"Selama pandemi banyak aktivitas seperti pendidikan, kesehatan, dan ekonomi telah ditransformasikan ke dalam ekonomi digital. Bahkan kenaikannya sampai 25 persen hingga Juli tahun lalu, sangat potensial," kata dia, dalam OECD/G20 Inclusive Framework on BEPS secara virtual di Jakarta, Kamis, 28 Januari 2021.
Sayangnya sejauh ini negara-negara di dunia belum menyepakati soal ketentuan penerapan perpajakan internasional. Padahal, menurut Sri Mulyani, kesepakatan global untuk menjalankan perpajakan internasional ini diperlukan agar ada keadilan bagi semua negara.
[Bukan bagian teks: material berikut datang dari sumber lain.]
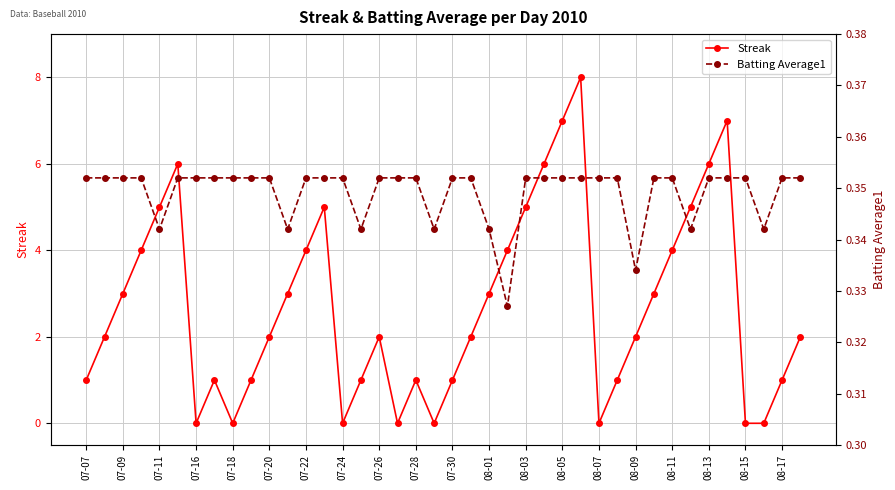

The Streak series shows 10 at 08-05. True or false?

False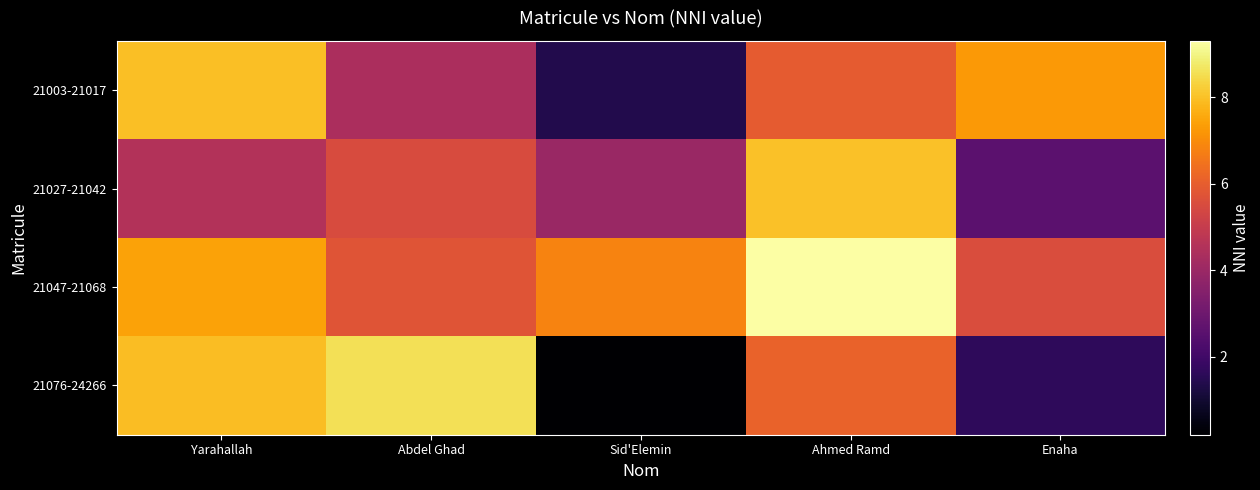

Reading left to right, transcribe all the data shown in this chart.

21003-21017: Yarahallah=7972426218	Abdel Ghad=4369845830	Sid'Elemin=1379639537	Ahmed Ramd=5955290557	Enaha=7269351206
21027-21042: Yarahallah=4547345257	Abdel Ghad=5496631392	Sid'Elemin=3992129091	Ahmed Ramd=7985090538	Enaha=2599446159
21047-21068: Yarahallah=7417756065	Abdel Ghad=5768226542	Sid'Elemin=6822759520	Ahmed Ramd=9300331192	Enaha=5549292595
21076-24266: Yarahallah=7917194127	Abdel Ghad=8572783080	Sid'Elemin=195407762	Ahmed Ramd=6103369108	Enaha=1645932085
Dalam pertemuan G20 sebelumnya, kesepakatan untuk penerapan perpajakan internasional belum dicapai. Meskipun selama ini prinsip-prinsip perpajakan internasional telah dirumuskan antara negara anggota G20 bersama dengan OECD.
"Perjanjian multilateral yang lebih mapan, dapat diprediksi dan berdasarkan perjanjian perpajakan yang lintas batas akan menjadi sangat penting bagi setiap negara," jelas dia.
Ia menambahkan, saat ini banyak negara mengalami tekanan penerimaan negara akibat pandemi covid-19. Dengan kebutuhan belanja yang meningkat, pemerintah membutuhkan tambahan penerimaan yang bisa diandalkan seperti pajak digital.
"Di seluruh negara, semua kementerian keuangan memiliki tugas yang sulit untuk mengkonsolidasikan dan mendayagunakan kebijakan fiskal mereka. Perpajakan digital dapat dianggap penting, adil, dan kuat untuk setiap negara," pungkasnya.